Seitentext:
•••

Löhne steigen weniger als Steuereinnahmen

Die Lohnsteuereinnahmen sind im Vorjahr deutlich stärker gewachsen als die Einkommen der Arbeitnehmer. Das zeigen von der Statistik Austria am Donnerstag veröffentlichte Zahlen. Ursache ist die kalte Progression.

Ungewöhnlich ist die Bilanz des Vorjahres daher nicht, denn rückläufig ist die Lohnsteuer nur in Jahren einer Steuerreform. Auch heuer deuten die vorläufigen Daten des Finanzministeriums auf ein deutliches Plus bei der Lohnsteuer hin.

Wie die Lohnsteuerstatistik 2018 zeigt, verdienten Arbeitnehmer und Pensionisten im Vorjahr in Summe 203,3 Mrd. Euro. Davon flossen 28,1 Mrd. Euro als Lohnsteuer an den Staat, weitere 26,3 Mrd. Euro waren Sozialversicherungsbeiträge. Die Lohnsteuereinnahmen stiegen im Vorjahr somit um 6,8 Prozent – und sie legten deutlich stärker zu als die Bruttobezüge (4,5 Prozent). Beim Lohnsteueraufkommen war somit beinahe wieder das Niveau von vor der Steuerreform 2016 (2015: 28,3 Mrd. Euro) erreicht.

Dauerstreit über kalte Progression

Den größten Anstieg verzeichneten die Lohnsteuereinnahmen im Jahr 2008 – also unmittelbar, bevor die Finanzkrise in Österreich ankam – mit 8,4 Prozent. Am stärksten nahmen sie 2016 mit minus 10,8 Prozent ab. Dass das Lohnsteueraufkommen grundsätzlich steigt, hat mit der kalten Progression zu tun, also dem Umstand, dass durch die Inflationsabgeltung Lohnbezieher in immer höhere Steuertarifstufen rutschen.

Denn die Tarifstufen sind starr und werden nicht an die Inflation angepasst. Im Wahlkampf 2017 hatten ÖVP und FPÖ mit dem Aus für die kalte Progression geworben. Bei der Präsentation der ÖVP-FPÖ-Steuerreformpläne im Frühjahr – vor dem Zerfall der Koalition – war die Abschaffung aber kein Thema mehr.

Grafik zum Lohnsteueraufkommen in Österreich
Grafik: ORF.at/APA; Quelle: Statistik Austria

Aber auch die SPÖ hatte eine automatische Anpassung der Steuertarife 2016 – noch in Koalition mit der ÖVP – abgelehnt. Beide, sowohl der damalige Kanzler Sebastian Kurz (ÖVP) im Frühjahr als die SPÖ vor drei Jahren, argumentierten damit, dass ein Automatismus vor allem Besserverdienerinnen und -verdienern zugutekommen würde. Aus budgettechnischer Sicht ist die Zurückhaltung bei der Abschaffung durchaus verständlich: Neben den Umsatzsteuern ist die Lohnsteuer die mit Abstand wichtigste Einnahmequelle.

•••

Übungsdaten:
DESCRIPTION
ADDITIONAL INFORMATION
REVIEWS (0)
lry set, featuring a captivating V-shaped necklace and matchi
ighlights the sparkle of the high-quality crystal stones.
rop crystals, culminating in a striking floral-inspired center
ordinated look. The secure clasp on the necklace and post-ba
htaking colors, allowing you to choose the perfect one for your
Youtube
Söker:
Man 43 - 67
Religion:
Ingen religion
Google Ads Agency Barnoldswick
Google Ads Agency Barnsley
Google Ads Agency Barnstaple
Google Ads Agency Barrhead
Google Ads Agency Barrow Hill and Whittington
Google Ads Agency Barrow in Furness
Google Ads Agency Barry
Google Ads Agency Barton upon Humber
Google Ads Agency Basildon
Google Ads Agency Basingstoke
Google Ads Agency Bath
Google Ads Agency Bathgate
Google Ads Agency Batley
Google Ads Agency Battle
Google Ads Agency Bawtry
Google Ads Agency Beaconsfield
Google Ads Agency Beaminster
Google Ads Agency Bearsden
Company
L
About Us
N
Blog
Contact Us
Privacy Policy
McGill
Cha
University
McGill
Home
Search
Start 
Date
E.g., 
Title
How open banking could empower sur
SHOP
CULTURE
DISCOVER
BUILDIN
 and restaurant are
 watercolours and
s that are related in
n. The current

•••

Zu bearbeitende Aufgaben:
**A)** Prüfe für jede der folgenden Aussagen, ob sie mit dem Text zur Lohnsteuer übereinstimmt. Antworte jeweils mit Ja oder Nein und zitiere wörtlich die entscheidende Stelle.
(i) Die Lohnsteuereinnahmen stiegen im Vorjahr um 6,8 Prozent.
(ii) Den stärksten Rückgang der Lohnsteuereinnahmen gab es im Jahr 2008.
(iii) Die Tarifstufen werden regelmäßig an die Inflation angepasst.
**B)** Setze den Text zur Lohnsteuer nach seinem letzten Satz fort.

Lösungen:
**A)**
(i) Ja: „Die Lohnsteuereinnahmen stiegen im Vorjahr somit um 6,8 Prozent“
(ii) Nein: „Am stärksten nahmen sie 2016 mit minus 10,8 Prozent ab.“
(iii) Nein: „Denn die Tarifstufen sind starr und werden nicht an die Inflation angepasst.“

**B)**
47 Prozent Angestellte

Die größte Gruppe unter den 4,6 Mio. Arbeitnehmerinnen und Arbeitnehmern bildeten die Angestellten (46,6 Prozent), knapp zwei Fünftel (38,5 Prozent) waren Arbeiterinnen und Arbeiter. Vertragsbedienstete kamen auf einen Anteil von 8,3 Prozent, Beamtinnen und Beamte auf 3,8 Prozent. 2,4 Prozent aller unselbstständig Erwerbstätigen waren Lehrlinge, 0,4 Prozent hatten sonstige Aktivbezüge vorzuweisen.

Anstieg entgegen Ankündigungen

Auch die anderen Steuern legten im Vorjahr deutlich zu. Laut OECD ist die Abgabenquote in Österreich nicht – wie von der heuer zerbrochenen ÖVP-FPÖ-Regierung eigentlich angekündigt – gesunken, sondern wieder gestiegen. Mit Steuern und Abgaben im Ausmaß von 42,2 Prozent der Wirtschaftsleistung lag Österreich im OECD-Vergleich auf dem sechsten Platz hinter Frankreich, Dänemark, Belgien, Schweden und Finnland. 2017 waren es noch 41,8 Prozent gewesen.

Auch heuer sind die Lohnsteuereinnahmen deutlich im Plus: Von Jänner bis Oktober stiegen die Einnahmen um 5,2 Prozent auf knapp 23 Mrd. Euro. Auch die anderen Steuereinnahmen sind in den ersten zehn Monaten im Plus – mit drei Prozent auf 73,2 Mrd. Euro.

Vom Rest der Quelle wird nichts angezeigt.